Over the last few years we have witnessed the rise and rise of search engines, both from a consumer point of view and as a marketing tool for companies. So much so that Google has become an officially recognized word in the English language.
Given the proliferation of the internet, mobile devices and instant on demand digital culture this is unsurprising. Estimates vary but search could now represent around 20-30% of the billion + US dollars spent on internet advertising. Advertisers, caught up in the power of internet overall and search in particular are questioning how much value do traditional media like newspapers, magazines, television and outdoor continue to offer. Would it not just be easier and more profitable to back the pay for click search engines with “guaranteed” deliveries? Wouldn’t it be a much better return on investment versus traditional mass media?

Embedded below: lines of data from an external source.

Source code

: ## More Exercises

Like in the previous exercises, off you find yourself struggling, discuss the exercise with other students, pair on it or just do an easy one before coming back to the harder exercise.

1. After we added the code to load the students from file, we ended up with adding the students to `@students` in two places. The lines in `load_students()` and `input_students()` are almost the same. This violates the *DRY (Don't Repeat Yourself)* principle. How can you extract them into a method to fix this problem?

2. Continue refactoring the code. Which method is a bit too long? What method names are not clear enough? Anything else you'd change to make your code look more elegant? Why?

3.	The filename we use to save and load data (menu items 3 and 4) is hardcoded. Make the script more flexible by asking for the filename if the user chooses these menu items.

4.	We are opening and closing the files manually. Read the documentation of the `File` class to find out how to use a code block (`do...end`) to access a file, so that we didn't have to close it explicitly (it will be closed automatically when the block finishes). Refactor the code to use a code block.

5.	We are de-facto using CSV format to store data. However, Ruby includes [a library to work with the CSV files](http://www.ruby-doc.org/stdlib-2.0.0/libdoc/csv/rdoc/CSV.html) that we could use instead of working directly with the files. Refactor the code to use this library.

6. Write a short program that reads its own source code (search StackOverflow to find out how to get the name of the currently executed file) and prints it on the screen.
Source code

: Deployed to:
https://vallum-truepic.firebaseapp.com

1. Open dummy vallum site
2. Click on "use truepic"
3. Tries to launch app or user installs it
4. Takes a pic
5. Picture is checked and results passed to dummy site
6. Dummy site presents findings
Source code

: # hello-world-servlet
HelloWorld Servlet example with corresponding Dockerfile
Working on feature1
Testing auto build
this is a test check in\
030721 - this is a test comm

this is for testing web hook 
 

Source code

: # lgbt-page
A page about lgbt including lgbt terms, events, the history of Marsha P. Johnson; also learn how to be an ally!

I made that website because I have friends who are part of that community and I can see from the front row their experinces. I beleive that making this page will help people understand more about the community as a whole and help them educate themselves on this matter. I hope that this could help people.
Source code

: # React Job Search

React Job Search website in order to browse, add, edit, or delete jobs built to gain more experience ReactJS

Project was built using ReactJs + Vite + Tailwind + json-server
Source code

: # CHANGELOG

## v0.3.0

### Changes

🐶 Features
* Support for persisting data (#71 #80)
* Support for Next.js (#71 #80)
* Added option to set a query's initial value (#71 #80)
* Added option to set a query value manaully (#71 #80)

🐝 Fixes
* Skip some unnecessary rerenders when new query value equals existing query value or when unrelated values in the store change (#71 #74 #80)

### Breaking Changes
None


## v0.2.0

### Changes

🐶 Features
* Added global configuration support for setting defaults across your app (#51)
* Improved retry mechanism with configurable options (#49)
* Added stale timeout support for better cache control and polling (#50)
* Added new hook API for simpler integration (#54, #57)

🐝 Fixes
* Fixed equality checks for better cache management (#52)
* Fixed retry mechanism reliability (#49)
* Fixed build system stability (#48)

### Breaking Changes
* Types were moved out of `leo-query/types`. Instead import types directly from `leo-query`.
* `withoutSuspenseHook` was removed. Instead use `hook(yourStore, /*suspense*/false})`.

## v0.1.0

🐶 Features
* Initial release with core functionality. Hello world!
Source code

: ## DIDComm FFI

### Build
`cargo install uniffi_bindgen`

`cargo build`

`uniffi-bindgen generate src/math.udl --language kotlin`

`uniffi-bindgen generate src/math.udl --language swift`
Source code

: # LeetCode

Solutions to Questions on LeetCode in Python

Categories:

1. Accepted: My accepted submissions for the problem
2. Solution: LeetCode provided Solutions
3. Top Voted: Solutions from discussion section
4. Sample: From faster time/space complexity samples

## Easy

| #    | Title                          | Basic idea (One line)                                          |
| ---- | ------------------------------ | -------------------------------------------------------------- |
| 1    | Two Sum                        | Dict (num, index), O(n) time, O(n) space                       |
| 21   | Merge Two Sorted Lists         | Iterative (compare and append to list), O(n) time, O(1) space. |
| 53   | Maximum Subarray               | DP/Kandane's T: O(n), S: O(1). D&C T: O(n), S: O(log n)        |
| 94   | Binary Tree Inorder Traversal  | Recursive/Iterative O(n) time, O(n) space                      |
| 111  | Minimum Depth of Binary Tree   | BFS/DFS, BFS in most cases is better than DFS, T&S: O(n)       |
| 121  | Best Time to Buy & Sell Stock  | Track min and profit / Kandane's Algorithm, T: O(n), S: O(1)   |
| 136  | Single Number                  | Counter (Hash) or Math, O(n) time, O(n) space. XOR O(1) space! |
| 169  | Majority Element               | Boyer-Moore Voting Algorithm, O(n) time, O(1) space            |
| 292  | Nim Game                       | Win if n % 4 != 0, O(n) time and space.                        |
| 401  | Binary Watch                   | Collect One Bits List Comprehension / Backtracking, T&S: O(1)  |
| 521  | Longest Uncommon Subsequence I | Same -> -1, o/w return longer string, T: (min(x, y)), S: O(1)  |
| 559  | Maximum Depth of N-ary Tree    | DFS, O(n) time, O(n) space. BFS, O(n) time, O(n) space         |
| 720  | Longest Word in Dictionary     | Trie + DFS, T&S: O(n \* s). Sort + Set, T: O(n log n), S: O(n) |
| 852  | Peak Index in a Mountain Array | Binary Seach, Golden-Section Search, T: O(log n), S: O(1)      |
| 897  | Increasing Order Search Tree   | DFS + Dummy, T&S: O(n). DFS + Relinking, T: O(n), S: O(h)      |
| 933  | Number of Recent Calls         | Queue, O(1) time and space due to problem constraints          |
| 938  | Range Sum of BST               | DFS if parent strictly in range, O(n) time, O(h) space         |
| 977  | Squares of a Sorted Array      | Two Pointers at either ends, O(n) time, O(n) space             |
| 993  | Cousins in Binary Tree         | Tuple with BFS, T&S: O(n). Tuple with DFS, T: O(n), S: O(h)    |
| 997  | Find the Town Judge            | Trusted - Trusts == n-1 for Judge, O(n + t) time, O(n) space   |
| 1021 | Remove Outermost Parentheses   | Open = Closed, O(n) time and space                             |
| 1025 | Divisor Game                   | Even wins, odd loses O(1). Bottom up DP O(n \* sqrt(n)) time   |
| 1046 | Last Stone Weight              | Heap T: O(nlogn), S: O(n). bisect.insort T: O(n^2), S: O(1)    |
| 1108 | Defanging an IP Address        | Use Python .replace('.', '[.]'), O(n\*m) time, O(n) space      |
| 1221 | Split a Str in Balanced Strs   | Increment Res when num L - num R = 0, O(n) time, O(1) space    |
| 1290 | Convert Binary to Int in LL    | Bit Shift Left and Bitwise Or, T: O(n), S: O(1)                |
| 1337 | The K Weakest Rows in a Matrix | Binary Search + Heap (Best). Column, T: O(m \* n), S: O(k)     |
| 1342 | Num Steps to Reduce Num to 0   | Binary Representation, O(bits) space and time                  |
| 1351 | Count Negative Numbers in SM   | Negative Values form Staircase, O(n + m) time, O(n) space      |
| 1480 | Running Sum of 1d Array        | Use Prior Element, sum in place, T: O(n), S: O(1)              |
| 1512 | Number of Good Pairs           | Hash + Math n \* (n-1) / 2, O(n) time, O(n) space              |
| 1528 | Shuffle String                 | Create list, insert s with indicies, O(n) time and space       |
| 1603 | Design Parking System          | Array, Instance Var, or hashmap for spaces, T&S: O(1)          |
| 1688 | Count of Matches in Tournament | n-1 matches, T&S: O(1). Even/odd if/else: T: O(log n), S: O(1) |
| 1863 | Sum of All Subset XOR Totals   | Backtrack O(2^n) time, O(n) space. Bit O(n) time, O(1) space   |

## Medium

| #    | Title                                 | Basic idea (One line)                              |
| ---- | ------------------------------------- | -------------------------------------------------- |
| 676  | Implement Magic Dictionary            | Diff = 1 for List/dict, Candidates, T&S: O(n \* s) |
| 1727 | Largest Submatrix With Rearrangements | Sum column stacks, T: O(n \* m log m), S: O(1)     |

The temptation to be led by simple metrics may cause simplistic and erroneous decisions. MindShare ATG has done extensive work in China and across the world on the economics of communication. Our experience shows that search engines by themselves are not the panacea to all communication challenges. The interactions are much more complex. Recent analytics in this domain suggests that - even for advertising campaigns that have focused bulk of their investments in buying search words - traditional media such as out of home and magazine adverts have driven the success of search. As common sense suggests, without traditional media to drive initial consumer interest and demand, search would lose a significant percentage of its impact as a sales driver.
So while it is true that the digital domain demonstrates high returns, a deeper evaluation shows how traditional medias RoI would be boosted if we factor in their indirect contribution to digital media (and the sales generated thereof). Marketers who take the effort to analyze the true impact and interaction of offline and online media will be best able to leverage synergies for future profit… and avoid over investment in either “old” or “new” channels.